Former President Donald Trump called U.S. Sen. Susan Collins “atrocious” on Monday after she told The New York Times that “no one should be afraid” of him.
The war of words reflects a broader divide over the future of the Republican Party as some members, including Collins, have looked to move beyond Trump while he holds rallies and remains the frontrunner for the party’s 2024 presidential nomination.
Collins has a fraught history with Trump, condemning him when he became the party’s nominee in 2016 but declining to say who she voted for in 2020, when they were both on the ballot and he endorsed her. She was one of seven Senate Republicans who voted to convict him in an impeachment trial last year for his role in inciting the Jan. 6 attack on the U.S. Capitol.
The former president has continued to play an active role in Republican politics since his defeat, including endorsing a slate of primary candidates. But Collins, in a New York Times article published Sunday, said that “no one should be afraid” of his influence.
In a Monday statement that noted his own victory in Maine’s 2nd Congressional District, Trump said that Collins was “atrocious” and he had “allowed” her to win reelection in 2020 by not saying anything negative about her.
“She would have lost in a landslide,” he said. “Gee, aren’t I nice?”

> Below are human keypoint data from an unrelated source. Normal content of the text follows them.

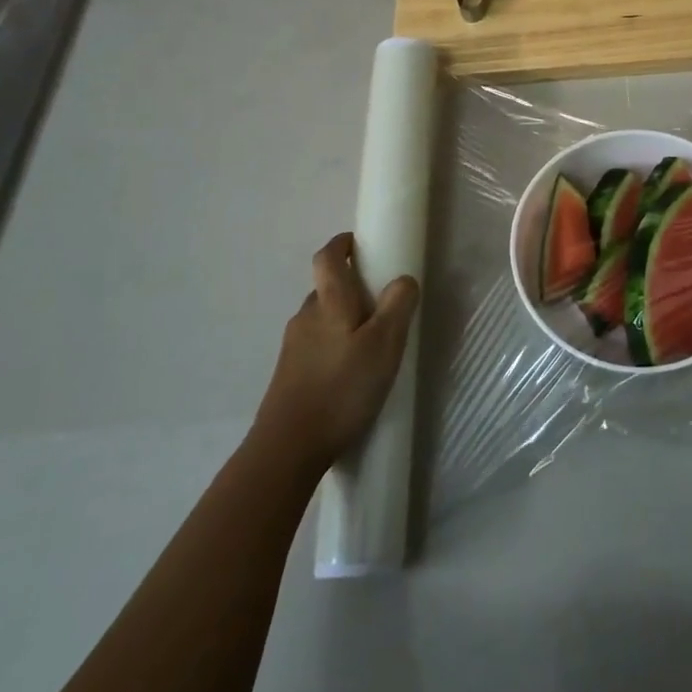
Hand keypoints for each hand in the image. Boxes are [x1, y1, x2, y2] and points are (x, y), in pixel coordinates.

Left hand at [256, 232, 418, 469]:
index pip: (327, 257)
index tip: (359, 243)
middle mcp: (305, 316)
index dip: (341, 244)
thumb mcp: (384, 345)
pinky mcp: (289, 373)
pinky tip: (349, 371)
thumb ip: (398, 306)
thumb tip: (403, 278)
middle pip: (326, 288)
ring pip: (321, 318)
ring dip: (342, 319)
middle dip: (350, 287)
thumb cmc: (341, 388)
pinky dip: (333, 344)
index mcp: (329, 303)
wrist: (288, 448)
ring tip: (369, 342)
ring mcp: (293, 346)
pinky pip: (314, 344)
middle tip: (380, 302)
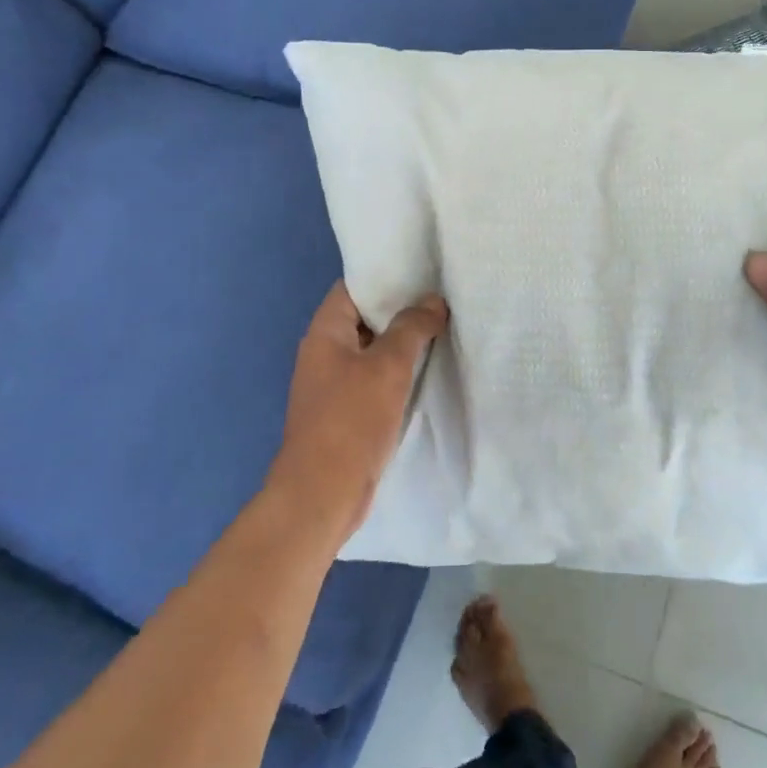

The former Republican president won the 2nd District, which carries its own electoral vote, by seven points in 2020 while losing statewide by 9 points. Collins won statewide by 9 points in a four-way race, and far exceeded Trump’s margin in the 2nd District, which she won by a whopping 24 points.
“In 2020, Senator Collins became the only Senate candidate in the last 69 Senate races to win by splitting the ticket with the state’s presidential results — something she has done three times, the only sitting senator to do so,” Collins’ spokesperson Annie Clark said.
Trump’s comments Monday were the second time in the past few weeks that he has gone after Collins. He called her “wacky” in a statement last month criticizing her over her work with a bipartisan group looking to clarify the role of Congress in counting Electoral College votes, a response to Trump’s attempts to overturn the results of the 2020 election.
Collins said last fall that there were many Republicans she would prefer as possible presidential candidates over Trump in 2024, naming Sens. Marco Rubio of Florida, Tom Cotton of Arkansas and Tim Scott of South Carolina alongside Nikki Haley, Trump’s former ambassador to the United Nations.